Shorts on Sundays: The Repton

Ray Winstone Revisits His Old Boxing Club with Director Alasdair McLellan to Launch Season Two

Ray Winstone reminisces under a wall of heroes and former sparring partners in the first installment of Shorts on Sundays, Season Two. Directed by leading fashion photographer Alasdair McLellan, today’s evocative film stars the rogue veteran of Scum, Nil by Mouth and Sexy Beast, who tells stories about old haunt the Repton Boxing Club to the establishment’s current star, Ryan Pickard, who also wrote the screenplay. “My dad boxed, my grandpa boxed and everyone where I lived in the East End was involved in boxing in some way,” says Winstone, who was awarded the club’s coveted John H. Stracey award after winning all 13 fights in his first senior year at 17, retiring soon after as his acting career kicked off. “You would meet kids from all walks of life,” says the actor of his influential early days. “Repton boys have gone on to become government officials in Africa, and photographers and writers. It gave you the confidence to mix and learn how to behave socially—it was my education.”

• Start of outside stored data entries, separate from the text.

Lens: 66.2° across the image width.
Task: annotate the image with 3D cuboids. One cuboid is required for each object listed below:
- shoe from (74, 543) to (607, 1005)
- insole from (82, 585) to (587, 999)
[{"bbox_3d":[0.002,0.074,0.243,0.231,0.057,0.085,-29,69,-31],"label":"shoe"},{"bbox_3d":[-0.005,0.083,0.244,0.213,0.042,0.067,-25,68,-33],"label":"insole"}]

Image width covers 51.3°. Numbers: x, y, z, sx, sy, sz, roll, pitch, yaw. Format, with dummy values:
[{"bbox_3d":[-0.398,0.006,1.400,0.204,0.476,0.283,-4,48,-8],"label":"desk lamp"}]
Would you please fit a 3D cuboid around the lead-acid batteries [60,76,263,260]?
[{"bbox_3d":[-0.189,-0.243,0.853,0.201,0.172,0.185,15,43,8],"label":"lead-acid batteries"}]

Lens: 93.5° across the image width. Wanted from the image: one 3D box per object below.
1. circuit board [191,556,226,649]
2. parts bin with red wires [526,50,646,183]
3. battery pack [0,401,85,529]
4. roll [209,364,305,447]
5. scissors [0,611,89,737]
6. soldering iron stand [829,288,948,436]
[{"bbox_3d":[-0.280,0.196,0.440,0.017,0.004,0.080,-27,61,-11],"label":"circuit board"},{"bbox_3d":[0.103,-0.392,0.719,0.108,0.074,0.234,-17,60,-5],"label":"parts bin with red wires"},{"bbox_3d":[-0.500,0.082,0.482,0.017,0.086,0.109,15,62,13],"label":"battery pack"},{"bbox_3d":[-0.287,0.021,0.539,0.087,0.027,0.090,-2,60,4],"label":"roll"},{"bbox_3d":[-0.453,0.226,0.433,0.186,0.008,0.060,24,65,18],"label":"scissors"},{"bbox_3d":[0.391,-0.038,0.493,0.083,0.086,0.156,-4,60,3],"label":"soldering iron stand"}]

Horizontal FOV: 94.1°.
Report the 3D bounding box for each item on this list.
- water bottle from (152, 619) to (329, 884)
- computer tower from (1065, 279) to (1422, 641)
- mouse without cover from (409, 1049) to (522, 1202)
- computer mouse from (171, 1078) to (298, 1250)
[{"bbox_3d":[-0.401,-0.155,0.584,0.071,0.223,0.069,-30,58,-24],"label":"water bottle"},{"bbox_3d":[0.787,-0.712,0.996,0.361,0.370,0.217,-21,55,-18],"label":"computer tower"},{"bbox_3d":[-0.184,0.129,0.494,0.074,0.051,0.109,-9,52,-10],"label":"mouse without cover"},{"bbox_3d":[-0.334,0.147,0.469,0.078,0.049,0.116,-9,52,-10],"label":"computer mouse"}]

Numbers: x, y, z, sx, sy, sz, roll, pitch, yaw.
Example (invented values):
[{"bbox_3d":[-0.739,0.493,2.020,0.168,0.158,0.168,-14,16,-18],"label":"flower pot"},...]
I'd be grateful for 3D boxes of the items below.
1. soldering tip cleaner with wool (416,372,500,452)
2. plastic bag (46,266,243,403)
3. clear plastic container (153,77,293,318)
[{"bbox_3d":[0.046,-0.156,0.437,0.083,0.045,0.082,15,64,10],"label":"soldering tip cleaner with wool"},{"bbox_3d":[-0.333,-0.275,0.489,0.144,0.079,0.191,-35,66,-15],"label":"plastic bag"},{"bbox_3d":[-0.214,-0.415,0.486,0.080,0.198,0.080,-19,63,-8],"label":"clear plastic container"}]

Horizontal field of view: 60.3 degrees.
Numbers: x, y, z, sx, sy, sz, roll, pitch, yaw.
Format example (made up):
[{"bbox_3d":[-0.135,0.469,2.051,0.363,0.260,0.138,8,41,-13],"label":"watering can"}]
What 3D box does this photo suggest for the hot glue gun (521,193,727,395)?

Do you ever daydream about a parallel universe where you have achieved accolades in boxing instead of acting?
Ray Winstone:
“No, I did everything I wanted to do in boxing. I was a lucky boy, as I had another choice and found something I could do. I was never good enough or dedicated enough to be a professional. We had three world champions while I was around but the most important thing for me is the boys who come through that club and take something away with them, in the form of a discipline and social behavior.

Do you think that is the legacy of the Repton?
RW:
Yes. I wasn’t deprived but there were plenty of kids who were. There were a lot of people who through boxing aren’t in prison today. They found something else to do and stayed off the streets.

Are you quite surprised it’s survived this long?
RW:
I think it’ll last forever; it would be a travesty if something like the Repton collapses. People would have nowhere to go. I can’t imagine the area without it. The boss Mark Newman is sorting out the club’s own clothes line that will put some money in and hopefully keep it going.